[Collection entries]

+ + + + + + +

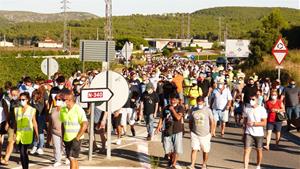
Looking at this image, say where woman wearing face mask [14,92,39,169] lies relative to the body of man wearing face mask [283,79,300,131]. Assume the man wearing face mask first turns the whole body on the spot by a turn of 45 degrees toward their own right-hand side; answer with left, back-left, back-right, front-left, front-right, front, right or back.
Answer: front

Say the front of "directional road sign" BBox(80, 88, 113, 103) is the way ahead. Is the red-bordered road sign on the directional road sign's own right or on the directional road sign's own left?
on the directional road sign's own left

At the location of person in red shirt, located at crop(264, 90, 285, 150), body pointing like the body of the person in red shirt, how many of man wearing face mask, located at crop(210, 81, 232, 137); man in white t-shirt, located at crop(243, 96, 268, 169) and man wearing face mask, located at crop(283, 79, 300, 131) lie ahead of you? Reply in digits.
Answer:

+ + + + + + +

### Exercise description
Copy the material above word for word, leaving out the pictures.

### Task result
Looking at this image, say where woman wearing face mask [14,92,39,169] lies relative to the body of man wearing face mask [283,79,300,131]. Assume the man wearing face mask first turns the whole body on the spot by a turn of 45 degrees toward their own right-hand side; answer with left, back-left, back-right, front-left, front-right, front, right or back.
Answer: front

Say the front of "directional road sign" BBox(80, 88, 113, 103) is the way ahead. Is the red-bordered road sign on the directional road sign's own right or on the directional road sign's own left?
on the directional road sign's own left

At the location of person in red shirt, located at crop(264, 90, 285, 150), body pointing like the body of the person in red shirt, how many of man wearing face mask, located at crop(210, 81, 232, 137); man in white t-shirt, located at crop(243, 96, 268, 169) and man wearing face mask, located at crop(283, 79, 300, 131) lie ahead of you? Reply in digits.
Answer:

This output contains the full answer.